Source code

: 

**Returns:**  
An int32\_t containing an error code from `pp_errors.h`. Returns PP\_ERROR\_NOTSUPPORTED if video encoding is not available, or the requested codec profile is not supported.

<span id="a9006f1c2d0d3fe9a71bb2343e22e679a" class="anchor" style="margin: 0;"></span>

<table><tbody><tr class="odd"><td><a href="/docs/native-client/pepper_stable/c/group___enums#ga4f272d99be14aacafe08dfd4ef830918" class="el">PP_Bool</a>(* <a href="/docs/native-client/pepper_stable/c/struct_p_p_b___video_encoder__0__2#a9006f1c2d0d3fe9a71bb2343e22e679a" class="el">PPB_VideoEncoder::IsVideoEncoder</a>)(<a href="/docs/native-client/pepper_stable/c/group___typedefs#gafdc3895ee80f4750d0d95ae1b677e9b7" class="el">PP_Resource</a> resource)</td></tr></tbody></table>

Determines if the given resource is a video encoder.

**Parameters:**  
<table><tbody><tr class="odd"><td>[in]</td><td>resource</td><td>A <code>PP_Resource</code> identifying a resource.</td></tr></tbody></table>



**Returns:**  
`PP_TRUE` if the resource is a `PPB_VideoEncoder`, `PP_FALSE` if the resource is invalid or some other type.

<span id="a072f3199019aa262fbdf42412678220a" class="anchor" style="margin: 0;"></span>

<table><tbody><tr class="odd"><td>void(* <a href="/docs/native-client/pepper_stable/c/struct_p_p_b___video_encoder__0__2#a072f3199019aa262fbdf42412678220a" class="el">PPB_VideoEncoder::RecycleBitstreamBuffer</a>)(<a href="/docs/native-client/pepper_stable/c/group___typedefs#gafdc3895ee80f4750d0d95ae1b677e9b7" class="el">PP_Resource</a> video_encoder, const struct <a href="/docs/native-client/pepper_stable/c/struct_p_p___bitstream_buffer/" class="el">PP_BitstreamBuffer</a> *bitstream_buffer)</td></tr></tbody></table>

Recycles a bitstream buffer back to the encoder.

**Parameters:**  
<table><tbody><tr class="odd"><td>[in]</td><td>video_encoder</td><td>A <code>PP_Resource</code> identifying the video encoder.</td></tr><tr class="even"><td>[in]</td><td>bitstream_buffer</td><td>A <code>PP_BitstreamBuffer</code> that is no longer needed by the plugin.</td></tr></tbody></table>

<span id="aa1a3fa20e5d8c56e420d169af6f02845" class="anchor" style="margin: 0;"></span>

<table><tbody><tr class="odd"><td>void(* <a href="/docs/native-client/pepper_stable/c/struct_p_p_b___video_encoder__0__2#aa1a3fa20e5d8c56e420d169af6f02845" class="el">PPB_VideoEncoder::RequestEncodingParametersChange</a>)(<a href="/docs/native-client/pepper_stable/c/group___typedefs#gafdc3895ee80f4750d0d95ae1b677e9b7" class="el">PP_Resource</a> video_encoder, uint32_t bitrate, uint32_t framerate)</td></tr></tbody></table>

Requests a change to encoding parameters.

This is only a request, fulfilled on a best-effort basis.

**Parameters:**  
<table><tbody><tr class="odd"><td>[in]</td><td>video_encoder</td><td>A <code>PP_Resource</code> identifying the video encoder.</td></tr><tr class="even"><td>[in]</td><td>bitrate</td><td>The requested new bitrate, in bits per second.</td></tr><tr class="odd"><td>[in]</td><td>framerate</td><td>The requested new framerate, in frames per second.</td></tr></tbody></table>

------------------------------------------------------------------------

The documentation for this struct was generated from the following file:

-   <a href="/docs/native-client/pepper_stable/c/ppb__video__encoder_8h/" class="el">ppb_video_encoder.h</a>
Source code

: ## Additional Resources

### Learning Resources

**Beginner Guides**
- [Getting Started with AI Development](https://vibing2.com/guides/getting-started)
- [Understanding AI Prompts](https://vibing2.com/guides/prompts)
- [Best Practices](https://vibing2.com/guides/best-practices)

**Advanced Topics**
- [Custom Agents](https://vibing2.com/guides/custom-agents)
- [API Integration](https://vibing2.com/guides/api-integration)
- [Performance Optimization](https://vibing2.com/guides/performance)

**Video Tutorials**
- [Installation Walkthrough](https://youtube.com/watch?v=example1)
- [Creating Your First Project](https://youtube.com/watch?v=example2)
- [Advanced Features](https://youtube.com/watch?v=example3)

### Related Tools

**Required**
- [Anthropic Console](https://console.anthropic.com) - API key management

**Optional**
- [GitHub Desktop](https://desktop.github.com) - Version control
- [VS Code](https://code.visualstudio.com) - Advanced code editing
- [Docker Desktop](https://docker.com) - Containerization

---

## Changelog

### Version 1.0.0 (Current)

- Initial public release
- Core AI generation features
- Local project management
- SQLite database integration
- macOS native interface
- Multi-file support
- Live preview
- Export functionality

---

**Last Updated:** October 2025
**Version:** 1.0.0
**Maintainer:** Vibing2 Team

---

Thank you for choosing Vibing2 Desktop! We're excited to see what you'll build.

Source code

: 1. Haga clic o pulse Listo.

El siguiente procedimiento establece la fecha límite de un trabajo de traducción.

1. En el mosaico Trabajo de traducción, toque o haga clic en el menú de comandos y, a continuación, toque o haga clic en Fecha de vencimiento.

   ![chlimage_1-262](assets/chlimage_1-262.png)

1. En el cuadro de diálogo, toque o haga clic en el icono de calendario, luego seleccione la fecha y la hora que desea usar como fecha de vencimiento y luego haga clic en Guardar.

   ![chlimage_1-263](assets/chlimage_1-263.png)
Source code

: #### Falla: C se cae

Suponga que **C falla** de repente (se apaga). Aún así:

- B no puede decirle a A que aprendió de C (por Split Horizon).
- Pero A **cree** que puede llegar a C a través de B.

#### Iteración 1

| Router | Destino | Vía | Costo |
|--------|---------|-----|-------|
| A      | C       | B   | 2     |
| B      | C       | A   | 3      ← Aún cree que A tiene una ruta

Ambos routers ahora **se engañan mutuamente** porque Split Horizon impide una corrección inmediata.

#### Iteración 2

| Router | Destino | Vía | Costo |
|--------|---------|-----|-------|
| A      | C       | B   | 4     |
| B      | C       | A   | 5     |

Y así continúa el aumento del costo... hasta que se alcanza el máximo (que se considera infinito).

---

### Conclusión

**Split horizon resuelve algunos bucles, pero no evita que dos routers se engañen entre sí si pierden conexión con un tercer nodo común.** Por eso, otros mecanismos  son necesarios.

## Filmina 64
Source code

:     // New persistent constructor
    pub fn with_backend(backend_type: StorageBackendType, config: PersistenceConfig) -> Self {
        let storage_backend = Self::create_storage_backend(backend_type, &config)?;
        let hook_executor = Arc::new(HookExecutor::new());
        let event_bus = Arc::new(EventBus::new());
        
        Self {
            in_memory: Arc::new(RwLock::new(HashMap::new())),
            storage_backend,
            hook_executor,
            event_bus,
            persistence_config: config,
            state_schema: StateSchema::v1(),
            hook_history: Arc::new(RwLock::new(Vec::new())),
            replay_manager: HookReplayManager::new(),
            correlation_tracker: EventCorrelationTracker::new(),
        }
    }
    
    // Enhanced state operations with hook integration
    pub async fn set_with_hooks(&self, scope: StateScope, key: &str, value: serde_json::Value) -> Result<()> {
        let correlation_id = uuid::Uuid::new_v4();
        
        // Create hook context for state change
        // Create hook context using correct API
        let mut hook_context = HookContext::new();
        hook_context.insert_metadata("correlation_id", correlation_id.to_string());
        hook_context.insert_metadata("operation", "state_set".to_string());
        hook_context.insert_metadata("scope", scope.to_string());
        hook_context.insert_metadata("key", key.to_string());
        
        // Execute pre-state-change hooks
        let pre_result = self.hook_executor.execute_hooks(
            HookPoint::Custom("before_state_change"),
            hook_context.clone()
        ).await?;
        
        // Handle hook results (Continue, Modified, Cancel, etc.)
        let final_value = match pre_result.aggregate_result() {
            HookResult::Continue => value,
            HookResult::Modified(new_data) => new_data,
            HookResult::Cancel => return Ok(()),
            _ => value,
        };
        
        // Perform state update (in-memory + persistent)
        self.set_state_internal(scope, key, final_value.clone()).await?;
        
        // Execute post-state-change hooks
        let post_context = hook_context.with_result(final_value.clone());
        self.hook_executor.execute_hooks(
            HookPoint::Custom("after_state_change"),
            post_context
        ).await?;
******************************
# Exercise
Count the lines in the items that contain the word "management" and give only that number.

# Answer for this exercise
2